Reduction of daily doses and/or extension of the dosing interval is required if signs of renal dysfunction occur, such as: cylindruria, presence of leucocytes or erythrocytes in urine, albuminuria, decreased creatinine clearance, decreased urine specific gravity, hyperazotaemia, increased BUN, increased serum creatinine, and oliguria. Treatment must be discontinued if azotaemia increases or if urine output progressively decreases.
Patient monitoring
Renal function and eighth cranial nerve function must be carefully monitored, particularly in patients with known or suspected renal impairment at the start of therapy, and also in patients whose renal function is initially normal but who develop renal impairment during therapy. Wherever possible, amikacin serum concentrations should be monitored to ensure adequate levels and to avoid potentially toxic levels. Urine should be examined for decreased specific gravity, increased protein excretion, and presence of cells or casts. Blood urea nitrogen, serum creatinine, or creatinine clearance should be measured regularly. Where possible, serial audiograms should be obtained in patients who are old enough to be tested, particularly high-risk patients. Evidence of ototoxicity (dizziness, vertigo, tinnitus, roaring in the ears, and hearing loss) or nephrotoxicity requires discontinuation of treatment or dosage adjustment. See section 4.8.
Amikacin treatment should be discontinued upon occurrence of tinnitus, subjective deterioration of hearing, or when repeated audiograms demonstrate significant high-frequency perception loss.
As with other antibiotics, use of amikacin may lead to overgrowth of non-susceptible organisms. If this occurs, appropriate treatment should be initiated.
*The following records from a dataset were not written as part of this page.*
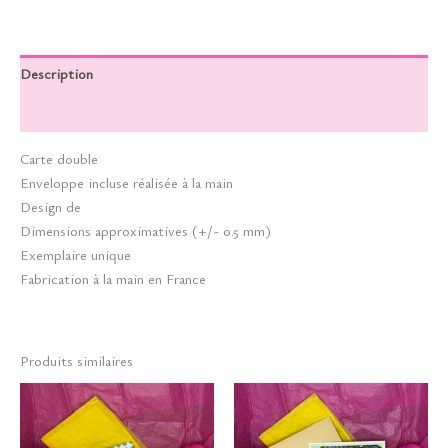
Description
Informations complémentaires
Carte double
Enveloppe incluse réalisée à la main
Design de
Dimensions approximatives (+/- 0.5 mm)
Exemplaire unique
Fabrication à la main en France
Produits similaires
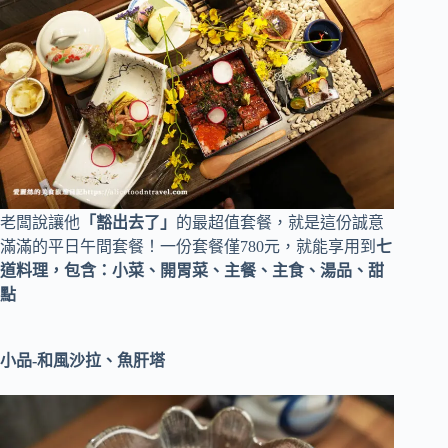
老闆說讓他
「豁出去了」
的最超值套餐，就是這份誠意
滿滿的平日午間套餐！一份套餐僅780元，就能享用到
七
道料理，包含：小菜、開胃菜、主餐、主食、湯品、甜
點
小品-和風沙拉、魚肝塔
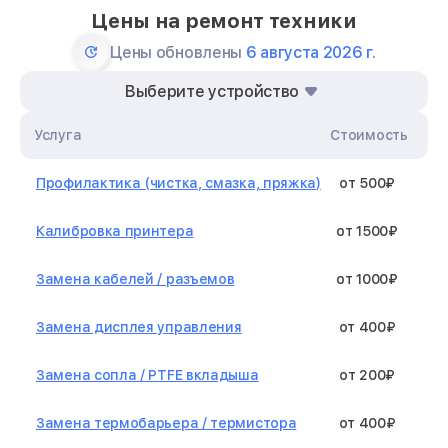
Цены на ремонт техники
Цены обновлены
6 августа 2026 г.
Выберите устройство
Услуга
Стоимость
Профилактика (чистка, смазка, пряжка)
от 500₽
Калибровка принтера
от 1500₽
Замена кабелей / разъемов
от 1000₽
Замена дисплея управления
от 400₽
Замена сопла / PTFE вкладыша
от 200₽
Замена термобарьера / термистора
от 400₽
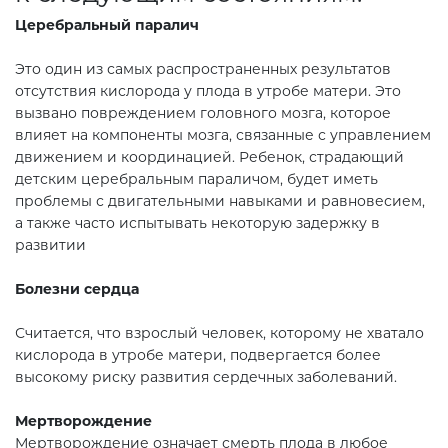
Церебральный паралич
Это один из самых распространенных результатов
отсутствия кислорода у плода в утробе матери. Это
вызвано повреждением головного мозга, которое
влияет на компоненты мозга, связанные с управлением
движением и координацией. Ребенок, страдающий
детским церебральным параличом, будет иметь
проблемы с двигательными навыками и равновесием,
а также часто испытывать некоторую задержку в
развитии
Болезни сердца
Считается, что взрослый человек, которому не хватало
кислорода в утробе матери, подвергается более
высокому риску развития сердечных заболеваний.
Мертворождение
Мертворождение означает смерть плода в любое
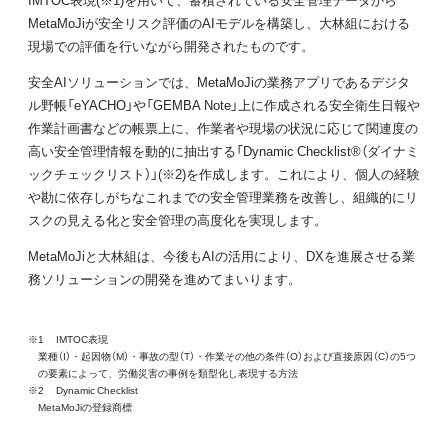
MetaMoJiが安全リスク評価のAIモデルを構築し、大林組における
現場での評価を行いながら開発されたものです。
安全AIソリューションでは、MetaMoJiの業務アプリであるデジタ
ル野帳「eYACHO」や「GEMBA Note」上に作成される安全衛生日報や
作業計画書などの帳票上に、作業者や現場の状況に応じて関連度の
高い安全管理情報を動的に抽出する「Dynamic Checklist®（ダイナミ
ックチェックリスト）」(※2)を作成します。これにより、個人の経験
や勘に依存しがちなこれまでの安全管理業務を改善し、組織的にリ
スクの見える化と安全管理の高度化を実現します。
MetaMoJiと大林組は、今後もAIの活用により、DXを進展させる業
務ソリューションの開発を進めてまいります。
※1 IMTOC表現
業種（I）・起因物（M）・事故の型（T）・作業その他の条件（O）および直接原因（C）の5つ
の要素によって、労働災害の事例を類型化し表現する方法
※2 Dynamic Checklist
MetaMoJiの登録商標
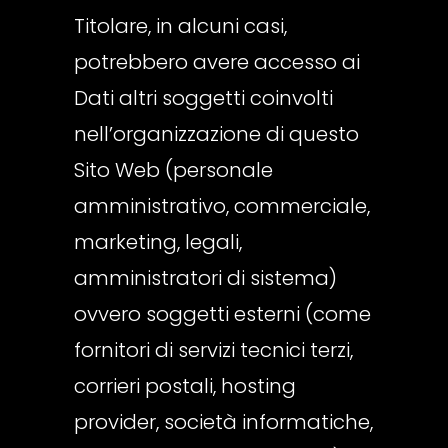
Titolare, in alcuni casi,
potrebbero avere accesso ai
Dati altri soggetti coinvolti
nell’organizzazione di questo
Sito Web (personale
amministrativo, commerciale,
marketing, legali,
amministratori di sistema)
ovvero soggetti esterni (come
fornitori di servizi tecnici terzi,
corrieri postali, hosting
provider, società informatiche,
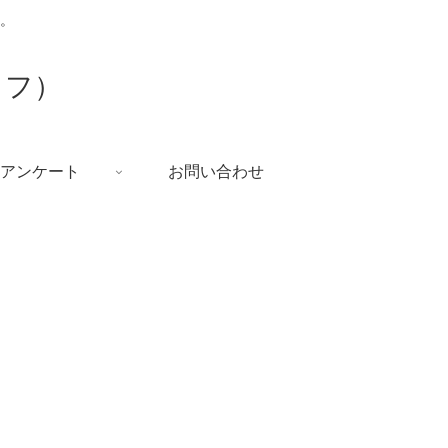
。
イフ）
アンケート
お問い合わせ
Aminoglycosides used locally as part of surgical procedures are rapidly and almost completely absorbed (with the exception of the urinary bladder).
In association with aminoglycoside irrigation of the surgical field (regardless of extent), the following have been reported: development of irreversible deafness, renal failure, and death caused by neuromuscular blockade.
Macular infarction has been reported following intravitreal administration of amikacin (injection into the eye), which in some cases led to permanent loss of vision.
Elderly patients
Elderly patients may have reduced renal function that may not be apparent from routine screening tests such as BUN or serum creatinine. Determination of creatinine clearance may be more useful. Monitoring of renal function during aminoglycoside treatment is very important in elderly patients.
Paediatric population
Administration of aminoglycosides to premature infants and neonates requires caution due to the renal immaturity of these patients, which leads to prolongation of the serum half-life of these drugs.
Special warnings/precautions regarding excipients
This medicinal product contains 354 mg sodium per 100 ml, equivalent to 17.7% of the WHO recommended maximum daily dietary sodium intake of 2 g for an adult.
Interference with laboratory tests
When cephalosporins are administered concomitantly, serum creatinine tests may yield falsely elevated values. In samples (e.g. serum, cerebrospinal fluid, etc.) collected for aminoglycoside testing, mutual inactivation of amikacin and beta-lactam antibiotics may continue, leading to inaccurate results. Samples should therefore be analysed immediately after collection or frozen, or beta-lactam antibiotics must be inactivated by adding beta-lactamase. Inactivation of aminoglycosides is clinically significant only in patients with severe renal impairment.